Swanthula: It was too weird—we knew if we put this in front of the executives, they would be like, “Okay, and drag queens, killing, horror? What are you talking about?” So we decided to make the show and sort of put our money where our mouth is and really put it out there. And I think a lot of people say that’s what you should do—stand by your work and put all in on it. I don’t know that very many people actually end up doing that in the real world. But that’s what we did. We’ve been kind of risk-taking and really believing in our own work from day one, and that’s gone very far.
Dracmorda: The day we launched the show, it ended up on Netflix. And then from there, you know, it gained so much hype that AMC and Shudder took it over and it’s just sort of been growing since then.
Dracmorda: I think with this special, we really just want people to have fun and enjoy themselves and exist in a nonjudgmental way. There’s a subtlety in the terms—we’re mixing really huge celebrities with some unknown drag artists and they’re on the same bill. And then people just sort of see the representation in that presented in a natural way. And I think that that’s the most easily digestible way for people to consume content.
Swanthula: The special is so fun. For us it’s been this idea that we’ve been kind of like boiling in the cauldron for a while. It’s all these little segments and when we put it together, we sat down as a team for the first time and watched it, it, we were giggling. Some people were emotional, like it came together in such a crazy, fine, wild, kind of warm and fuzzy, odd kind of way. It’s super special. I really hope fans love it as much as we do.
io9: Yeah. And you now that you’re on the road with it, can you tell me a bit more about the Dragula Titans shows that you’re currently touring?
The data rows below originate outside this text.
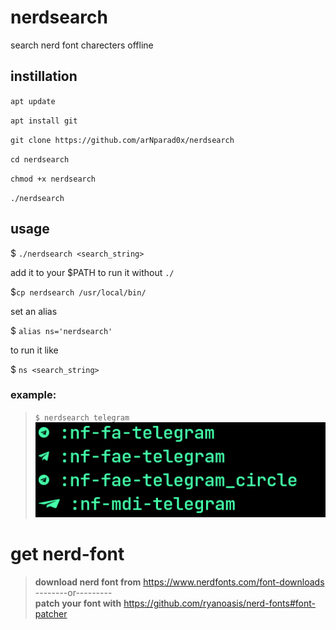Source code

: # nerdsearch
search nerd font charecters  offline

## instillation

`apt update`

`apt install git `

`git clone https://github.com/arNparad0x/nerdsearch`

`cd nerdsearch`

`chmod +x nerdsearch`

`./nerdsearch`

## usage

$ `./nerdsearch <search_string>`

add it to your \$PATH to run it without `./`

$`cp nerdsearch /usr/local/bin/`

set an alias

$ `alias ns='nerdsearch'`

to run it like

$ `ns <search_string>`

### example:

>`$ nerdsearch telegram`
>![](https://github.com/arNparad0x/nerdsearch/blob/main/nerdout.png)

# get nerd-font

>**download nerd font from**
>https://www.nerdfonts.com/font-downloads<br>
>--------or---------<br>
>**patch your font with**
>https://github.com/ryanoasis/nerd-fonts#font-patcher



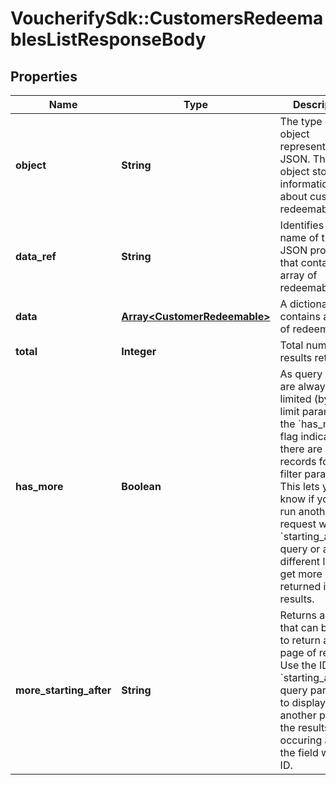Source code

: # VoucherifySdk::CustomersRedeemablesListResponseBody

## Properties

| Name | Type | Description | Notes |
| ---- | ---- | ----------- | ----- |
| **object** | **String** | The type of the object represented by JSON. This object stores information about customer redeemables. | [optional][default to &#39;list&#39;] |
| **data_ref** | **String** | Identifies the name of the JSON property that contains the array of redeemables. | [optional][default to &#39;data&#39;] |
| **data** | [**Array&lt;CustomerRedeemable&gt;**](CustomerRedeemable.md) | A dictionary that contains an array of redeemables. | [optional] |
| **total** | **Integer** | Total number of results returned. | [optional] |
| **has_more** | **Boolean** | As query results are always limited (by the limit parameter), the &#x60;has_more&#x60; flag indicates if there are more records for given filter parameters. This lets you know if you can run another request with a &#x60;starting_after_id&#x60; query or a different limit to get more records returned in the results. | [optional] |
| **more_starting_after** | **String** | Returns an ID that can be used to return another page of results. Use the ID in the &#x60;starting_after_id&#x60; query parameter to display another page of the results occuring after the field with that ID. | [optional] |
Dracmorda: Yeah it’s a celebration of the first chapter of Dragula. So we’ve had four seasons now. We’ve had our Resurrection spinoff and now the Titans season, which was the culmination of everything we’ve done up until that point. And the tour is just a celebration of all that, all the stars that we’ve had on, the Titans and their work culminating in Victoria Black being crowned as the first Titan of Dragula. It just all interweaved and the live celebration of that.
io9: I want to know just personally, for each of you, what were your first fandoms and how did that inform your career path? What were the first books, movies, characters, or personalities that inspired you growing up?
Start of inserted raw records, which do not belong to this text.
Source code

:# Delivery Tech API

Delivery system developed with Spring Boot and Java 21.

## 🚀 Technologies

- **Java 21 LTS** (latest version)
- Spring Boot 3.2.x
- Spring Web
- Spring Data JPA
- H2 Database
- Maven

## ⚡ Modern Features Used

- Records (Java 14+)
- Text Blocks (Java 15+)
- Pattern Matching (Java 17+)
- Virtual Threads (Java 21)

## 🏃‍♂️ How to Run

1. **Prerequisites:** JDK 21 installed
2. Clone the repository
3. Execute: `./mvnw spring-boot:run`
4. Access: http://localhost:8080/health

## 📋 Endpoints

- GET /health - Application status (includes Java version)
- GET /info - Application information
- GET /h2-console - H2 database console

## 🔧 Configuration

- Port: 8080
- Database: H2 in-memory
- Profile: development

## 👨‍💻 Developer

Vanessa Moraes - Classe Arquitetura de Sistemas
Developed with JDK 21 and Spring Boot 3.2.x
Dracmorda: For me [it was] the horror space. I grew up sort of a loner kid [with] social anxiety and all sorts of things. I just kind of preferred darker, quieter aesthetics. I remember being on my grandparents couch when I was four or five years old watching Dracula on TV all night by myself. And I found a first copy of Bram Stoker’s Dracula at a yard sale of all things—I think I was 10 years old. It’s always sort of been around me and I’ve always been interested in it. I always pictured horror scenarios and stories in my head and fantasy things. Swan can speak to her experience but when we came together, we had so many similar inspirations that we just clicked on those things. And that’s where everything was born from.
Swanthula: I think for me even going way back to my childhood, I’ve always had like a fascination with fantasy and darkness. The things like the movie Legend and Dark Crystal and certainly the horror world like Anne Rice books and even comic books—and things like Masters of the Universe. These were the things that lit with my imagination on fire. I was doing a lot of theater acting and working in the local haunted house. And then when Drac and I met, it was like, wow—we saw each other kind of like mirrors and a lot of our inspirations were from the same place. So we just sort of joined forces, and we’ve been in this, like, never-ending artistic collaboration forever.
The Boulet Brothers’ Halfway to Halloween TV Special will premiere on Shudder and AMC+ on Tuesday, April 25.